There’s nothing I enjoy more than new discoveries and supporting things that matter a great deal to me. The launch of Ocean Summit did both.


Our wonderful co-hosts Susi Mai and  Jeremy McKane brought together a great group on Necker Island, including former President of Kiribati, Anote Tong. Kiribati is in the middle of the equator in the mid-Pacific Ocean. Its predicament resonates with what everyone here in the British Virgin Islands, and in many other places around the world, knows only too well -  how fragile we are. President Tong is in the eye of sea level rise.


My friend José María Figueres, former President of Costa Rica, co-founder of Ocean Unite and Chairman of Rocky Mountain Institute-Carbon War Room, dropped by too. His message at Ocean Summit was short and powerful: “We are the first generation to feel the effects of climate change. And the last who can do something about it.”

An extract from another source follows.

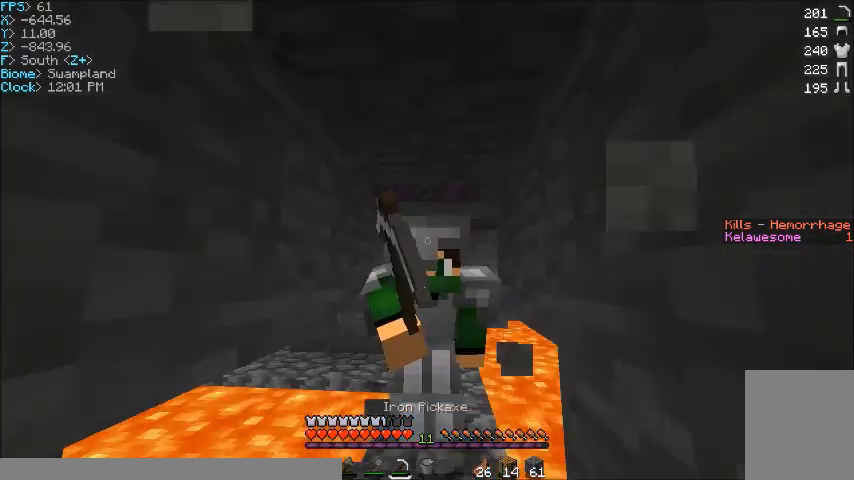
{"keys": ["w"], "mouse": ["left"], "events": [[200, "w", "down"]]}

Being climate smart is vital. Today, just under three per cent of the ocean has been protected. But to really ensure a vibrant and healthy ocean, we must accelerate the protection of large areas. Ocean Unite’s goal is to protect at least 30 per cent of the ocean by 2030. A great deal has to be done. But as Dr Sylvia Earle, my fellow Ocean Elder and a voice for ocean conservation since the 1950s, said: “There’s no reason we can’t do that, now that we know what we know.”


I spend a lot of my time with Ocean Unite and the Ocean Elders to persuade governments to take action. We are knocking on open doors. Apart from America, 99 per cent of governments are open. China is making some important steps, such as not serving shark fin soup at formal events. But millions of sharks are still being killed, in addition to hundreds of thousands of manta rays.

My dear friend, Rob Stewart, who perished too soon in a diving accident while filming Sharkwater Extinction two years ago, is an example of passion for conservation – a beacon and firecracker for change. The timing for Ocean Summit honours him and pledges to continue fighting for ocean conservation. He inspired Susi Mai, a professional kiteboarder, to really pay attention to what’s going on in her kiting playground. I’m proud of her taking her passion for kiting and becoming an activist who protects the ocean.

But we can do so much more to protect the ocean. We can have enough fish for everyone. Companies should give back when they take from the ocean. World leaders should think of their children’s and grandchildren’s futures: imagine they create Marine Protected Areas that support the ocean for generations to come - now that would be a legacy worth celebrating.